Possible ‘MAGNETAR’ Discovered By Astronomers In Earth’s Galactic Backyard

| Updated: January 27, 2022 4:13 pm

Astronomers have discovered a ‘mysterious object’ unlike anything ever seen before in space, MAGNETAR located just 4,000 light years away from Earth. 

Experts think it could be a neutron star or a white dwarf – collapsed cores of stars – with an ultra-powerful magnetic field, also known as a magnetar. As it spins through the cosmos, the ‘spooky’ object sends out a beam of radiation, and for one minute in every 20 it is one of the brightest objects in the night sky.

Observations show it releasing a giant burst of energy three times an hour.  

Astrophysicist Dr Natasha Hurley-Walker, from the Curtin University, International Centre for Radio Astronomy Research (ICRAR) in Australia, led the team that made the discovery. Her team was mapping radio waves in the universe when they came across the potential ‘magnetar’.

Curtin University Honours student Tyrone O’Doherty discovered the object using the Murchison Widefield Array (MWA) telescope in outback Western Australia. He said: “It’s exciting that the source I identified last year has turned out to be such a peculiar object.” 
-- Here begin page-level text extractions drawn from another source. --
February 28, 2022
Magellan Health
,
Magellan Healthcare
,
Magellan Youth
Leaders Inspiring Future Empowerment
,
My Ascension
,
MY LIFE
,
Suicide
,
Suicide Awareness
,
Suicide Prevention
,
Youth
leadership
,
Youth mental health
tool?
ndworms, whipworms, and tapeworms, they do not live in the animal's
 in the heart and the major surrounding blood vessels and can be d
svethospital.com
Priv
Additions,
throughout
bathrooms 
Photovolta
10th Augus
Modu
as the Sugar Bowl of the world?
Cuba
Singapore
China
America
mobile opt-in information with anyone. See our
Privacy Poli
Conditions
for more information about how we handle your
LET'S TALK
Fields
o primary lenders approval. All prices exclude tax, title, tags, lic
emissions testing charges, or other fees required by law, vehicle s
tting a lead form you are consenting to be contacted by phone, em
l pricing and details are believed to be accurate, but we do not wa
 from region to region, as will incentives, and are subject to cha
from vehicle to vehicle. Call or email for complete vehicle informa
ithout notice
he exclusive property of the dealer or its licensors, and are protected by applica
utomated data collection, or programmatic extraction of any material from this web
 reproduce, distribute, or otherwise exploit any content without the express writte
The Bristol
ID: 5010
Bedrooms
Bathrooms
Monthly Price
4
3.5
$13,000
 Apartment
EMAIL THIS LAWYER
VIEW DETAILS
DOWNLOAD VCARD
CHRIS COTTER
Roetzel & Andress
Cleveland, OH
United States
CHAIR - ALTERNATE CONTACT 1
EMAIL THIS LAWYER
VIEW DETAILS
Neutron stars are the collapsed, burnt-out cores of dead stars.

When large stars reach the end of their lives, their core will collapse, blowing off the outer layers of the star. This leaves an extremely dense object known as a neutron star, which squashes more mass than is contained in the sun into the size of a city.

A neutron star typically would have a mass that’s perhaps half-a-million times the mass of the Earth, but they’re only about 20 kilometres across. This means that a handful of material from this star would weigh as much as Mount Everest.

They are very hot, perhaps a million degrees, highly radioactive, and have incredibly intense magnetic fields.

This makes them arguably the most hostile environments in the universe today, according to Professor Patrick Sutton, head of Cardiff University’s gravitational physics department.

The dense objects, in particular their cores, are key to our understanding of the universe’s heavy elements.

The mysterious object that has just been discovered could also be a magnetar, which is an incredibly magnetic neutron star. 

“This object was appearing and disappearing over a few hours during our observations. That was completely unexpected. It was kind of spooky for an astronomer, because there’s nothing known in the sky that does that,” said Dr Hurley-Walker, “It’s really quite close to us — about 4,000 light years away. It’s in our galactic backyard.”

Dr Hurley-Walker added that the observations match a predicted astrophysical object called an ‘ultra-long period magnetar’. “It’s a type of slowly spinning neutron star that has been predicted to exist theoretically,” she said, “But nobody expected to directly detect one like this, because we didn’t expect them to be so bright. Somehow it’s converting magnetic energy to radio waves much more effectively than anything we’ve seen before.” 

Objects that turn on and off in the universe are not new, and astronomers call them transients, with some appearing over the course of a few days and disappearing after a few months, and others flashing on and off within milliseconds or seconds.

However, ICRAR-Curtin astrophysicist and co-author Dr Gemma Anderson said finding something that turned on for just a minute made the new discovery unusual. She explained that the mysterious object was incredibly bright and smaller than the sun, emitting the kind of radio waves that suggested it had an extremely strong magnetic field.

Researchers are now monitoring the object to see if it switches back on, and plan to search for ore of these unusual objects in the vast archives of the MWA.